» EXERCISE PROMPT: What follows is a set of records; restate each one word for word and drop the pictures.

Keypoint coordinate data:
»»

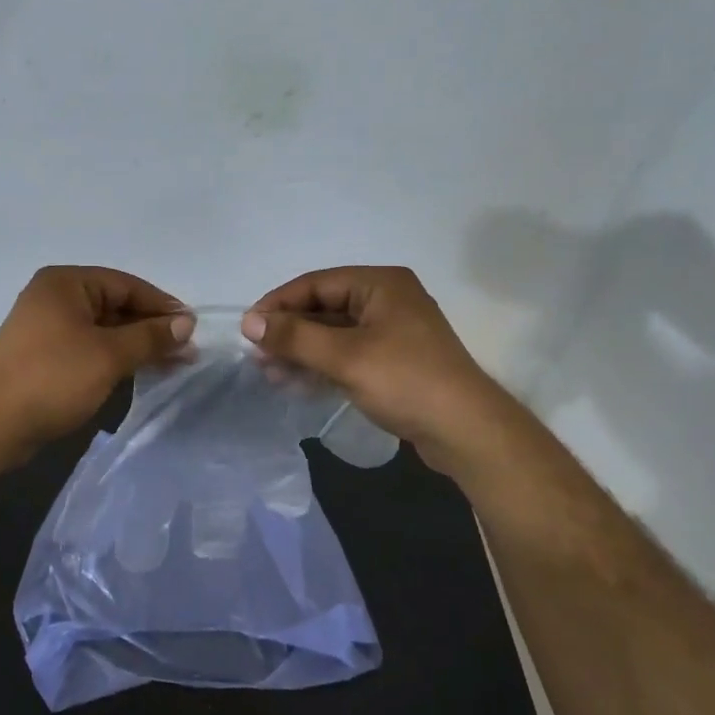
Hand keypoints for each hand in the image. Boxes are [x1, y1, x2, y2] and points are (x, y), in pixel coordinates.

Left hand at [0, 267, 194, 461]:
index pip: (126, 284)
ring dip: (136, 345)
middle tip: (187, 350)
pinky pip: (89, 348)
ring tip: (173, 363)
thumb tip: (186, 323)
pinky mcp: (44, 357)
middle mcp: (55, 298)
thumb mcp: (108, 355)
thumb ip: (149, 336)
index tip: (192, 327)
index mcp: (66, 283)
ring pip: (103, 330)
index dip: (161, 305)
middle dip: (151, 328)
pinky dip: (114, 358)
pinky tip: (139, 372)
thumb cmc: (51, 378)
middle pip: (115, 305)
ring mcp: (47, 328)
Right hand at [242, 267, 506, 471]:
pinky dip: (322, 365)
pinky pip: (348, 353)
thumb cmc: (406, 381)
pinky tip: (297, 382)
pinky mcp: (394, 360)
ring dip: (302, 351)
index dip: (278, 304)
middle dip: (289, 331)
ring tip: (271, 373)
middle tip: (257, 355)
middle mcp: (387, 299)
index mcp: (380, 283)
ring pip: (334, 333)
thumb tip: (249, 321)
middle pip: (324, 308)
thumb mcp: (345, 356)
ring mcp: (392, 331)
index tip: (248, 328)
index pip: (316, 283)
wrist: (466, 431)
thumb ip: (295, 336)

««

» ANSWER TO THIS TASK:
Hand keypoints for each hand in the image. Boxes are [x1, y1, x2, y2] and points are (x, y), in pixel coordinates.

Left hand at [0, 267, 194, 461]:
index pip: (126, 284)
ring dip: (136, 345)
middle tip: (187, 350)
pinky pip: (89, 348)
ring tip: (173, 363)
thumb tip: (186, 323)
pinky mcp: (44, 357)
middle mcp: (55, 298)
thumb mcp: (108, 355)
thumb ip: (149, 336)
index tip: (192, 327)
index mcp: (66, 283)
ring pip: (103, 330)
index dip: (161, 305)
middle dip: (151, 328)
pinky dip: (114, 358)
pinky tip: (139, 372)
thumb cmc: (51, 378)
middle pip: (115, 305)
ring mcp: (47, 328)
Right hand at [242, 267, 506, 471]:
pinky dip: (322, 365)
pinky pip: (348, 353)
thumb cmc: (406, 381)
pinky tip: (297, 382)
pinky mcp: (394, 360)
ring dip: (302, 351)
index dip: (278, 304)
middle dip: (289, 331)
ring tip: (271, 373)
middle tip: (257, 355)
middle mcp: (387, 299)
index mcp: (380, 283)
ring pip: (334, 333)
thumb tip: (249, 321)
middle pip: (324, 308)
thumb mcp: (345, 356)
ring mcp: (392, 331)
index tip: (248, 328)
index pip: (316, 283)
wrist: (466, 431)
thumb ip: (295, 336)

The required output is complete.